Wednesday, November 3, 2010

Paris Journal XIII: Voix Douce

American radio and television commercials have a rendezvous with reality. It’s as if they’re stuck in the Ashcan School of art. Even advertisements for Charmin toilet paper or feminine hygiene products designed to prevent embarrassment on heavy days, or Cialis for men, created to prevent embarrassment on soft ones, have a guttural appeal. It’s as if the advertising were based solely on the principal of identification. Naturally, all advertising also functions as idealization, but how do you idealize the adult diaper or the ambulance-chasing law firm that will win you millions after a neuro-surgeon operates on the wrong side of your brain? But  if American advertising is marooned in the world of stark reality—with lingerie ads for plus-size women that make them look like paratroopers about to make a jump—then the Twilight Zone of French advertising is a combination of the romantic pre-Raphaelite world of Millais and the painting of academics like Poussin, with their classic figures in sylvan settings. There is nothing like the female voix on a French voiceover. Listen carefully and you will fall in love with her, or at least the Trojans she is trying to sell. No one has ever talked to you this way, in or out of a commercial.
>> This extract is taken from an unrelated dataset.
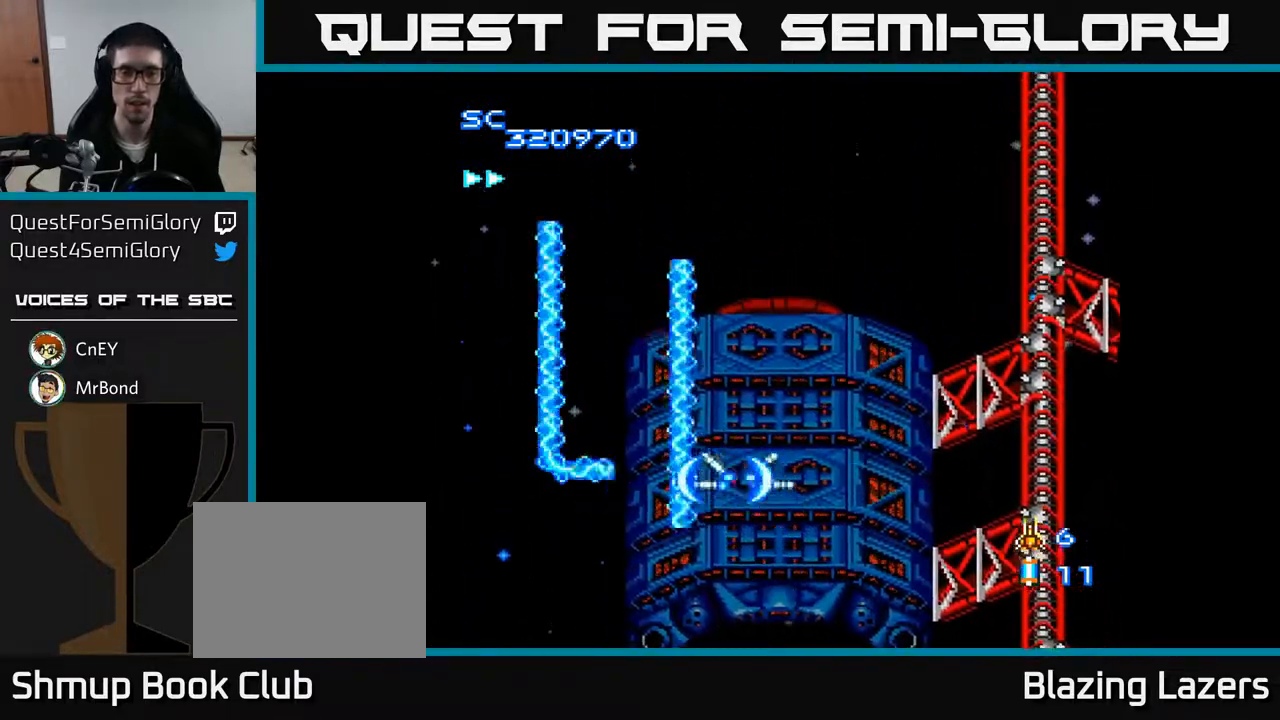
{"buttons": ["A", "DPAD_DOWN", "DPAD_RIGHT"], "right_stick": "center", "events": [[33, "DPAD_RIGHT", "down"], [33, "DPAD_UP", "up"], [367, "DPAD_DOWN", "down"]]}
Listening to this voix douce féminine, or even its strong, all-knowing male counterpart, you begin to question your own existence. You are in love and you wonder why you have wasted a lifetime using Charmin when you could have moved to Paris and wiped your ass with an infinitely more desirable French product. Driving from the airport in a taxi and hearing a female voice intoning mangez un sac de nos cacahuètes is like listening to Mata Hari. You will gladly forswear your nuts. 

1 comment:

  1. I think you got it wrong, the secret to French advertising is simple, boobs, boobs and more boobs.